Problem to work on:
Echo the entries below word for word, from the line with "Views of one" up to and including the line with "0.015319, 0.938220, -0.395733]]". Leave the pictures out of your answer.

Given data:

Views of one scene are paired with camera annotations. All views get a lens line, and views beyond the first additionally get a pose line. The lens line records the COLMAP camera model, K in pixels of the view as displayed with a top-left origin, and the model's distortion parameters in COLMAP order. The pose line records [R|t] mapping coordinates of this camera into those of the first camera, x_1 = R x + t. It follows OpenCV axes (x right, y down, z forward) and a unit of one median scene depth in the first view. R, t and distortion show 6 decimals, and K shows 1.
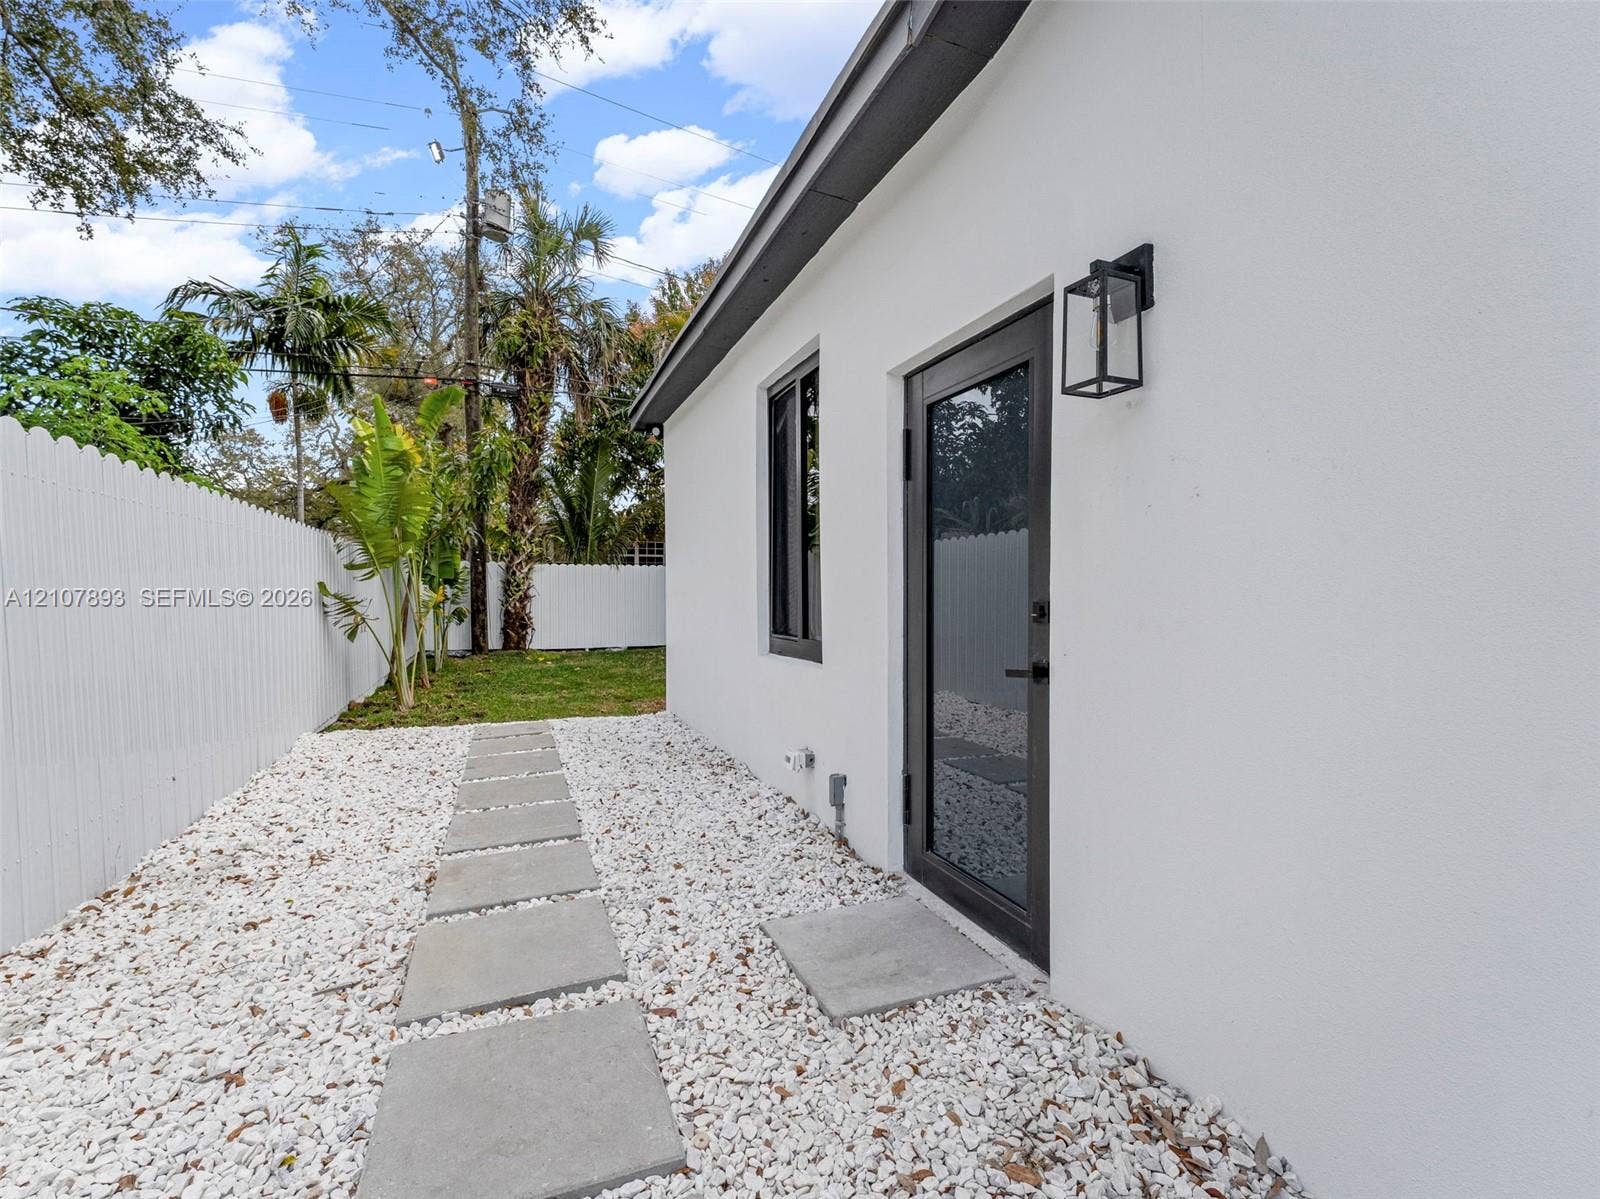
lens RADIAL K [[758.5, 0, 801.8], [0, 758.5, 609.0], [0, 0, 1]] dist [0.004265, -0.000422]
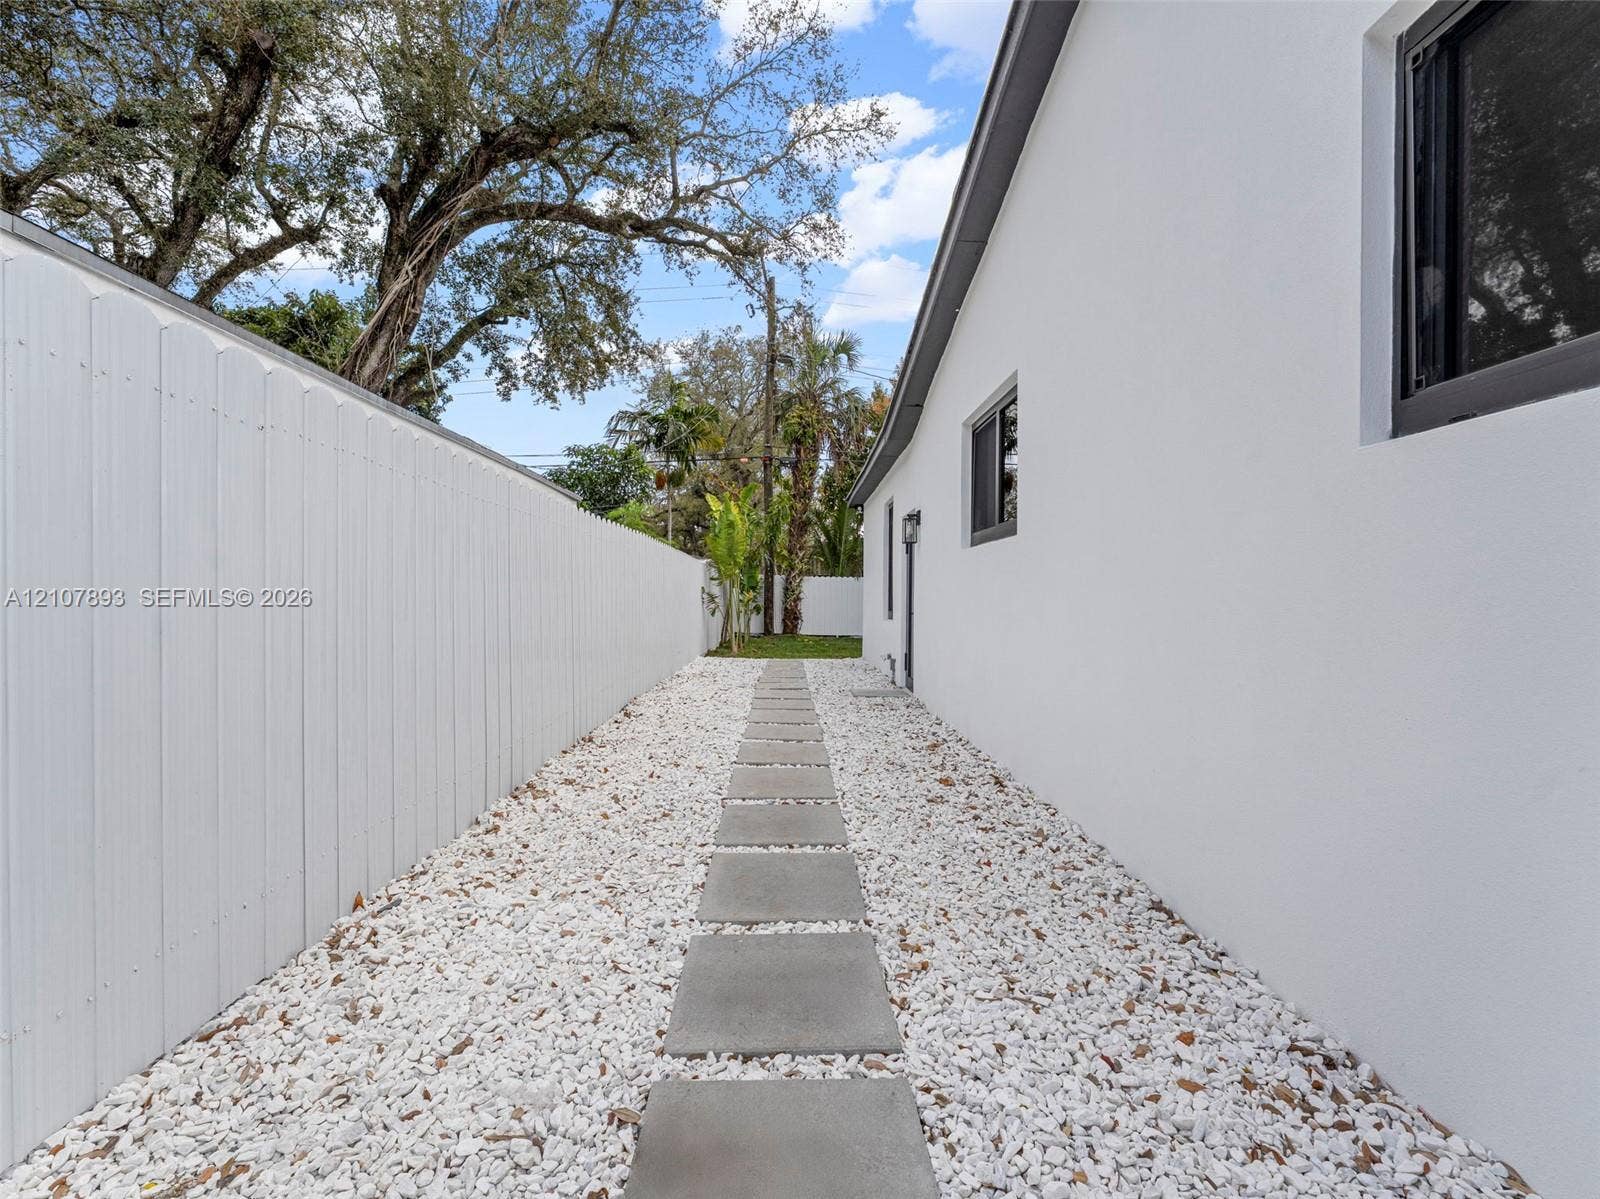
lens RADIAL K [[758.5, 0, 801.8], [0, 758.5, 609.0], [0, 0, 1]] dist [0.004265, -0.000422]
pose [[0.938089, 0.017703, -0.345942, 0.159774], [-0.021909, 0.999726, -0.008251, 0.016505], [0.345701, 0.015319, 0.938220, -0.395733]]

...

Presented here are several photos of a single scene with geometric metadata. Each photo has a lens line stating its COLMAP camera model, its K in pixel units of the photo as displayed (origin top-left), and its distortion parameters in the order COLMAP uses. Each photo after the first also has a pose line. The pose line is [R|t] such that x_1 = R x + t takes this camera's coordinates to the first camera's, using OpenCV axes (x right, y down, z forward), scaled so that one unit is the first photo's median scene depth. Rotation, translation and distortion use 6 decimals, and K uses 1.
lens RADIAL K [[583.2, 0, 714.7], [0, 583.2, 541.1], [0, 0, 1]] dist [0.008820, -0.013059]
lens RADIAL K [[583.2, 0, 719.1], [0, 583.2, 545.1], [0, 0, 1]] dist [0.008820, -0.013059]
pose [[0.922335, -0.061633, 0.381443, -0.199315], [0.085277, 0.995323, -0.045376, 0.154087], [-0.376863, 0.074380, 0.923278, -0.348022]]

Task solution:
Views of one scene are paired with camera annotations. All views get a lens line, and views beyond the first additionally get a pose line. The lens line records the COLMAP camera model, K in pixels of the view as displayed with a top-left origin, and the model's distortion parameters in COLMAP order. The pose line records [R|t] mapping coordinates of this camera into those of the first camera, x_1 = R x + t. It follows OpenCV axes (x right, y down, z forward) and a unit of one median scene depth in the first view. R, t and distortion show 6 decimals, and K shows 1.
lens RADIAL K [[758.5, 0, 801.8], [0, 758.5, 609.0], [0, 0, 1]] dist [0.004265, -0.000422]
lens RADIAL K [[758.5, 0, 801.8], [0, 758.5, 609.0], [0, 0, 1]] dist [0.004265, -0.000422]
pose [[0.938089, 0.017703, -0.345942, 0.159774], [-0.021909, 0.999726, -0.008251, 0.016505], [0.345701, 0.015319, 0.938220, -0.395733]]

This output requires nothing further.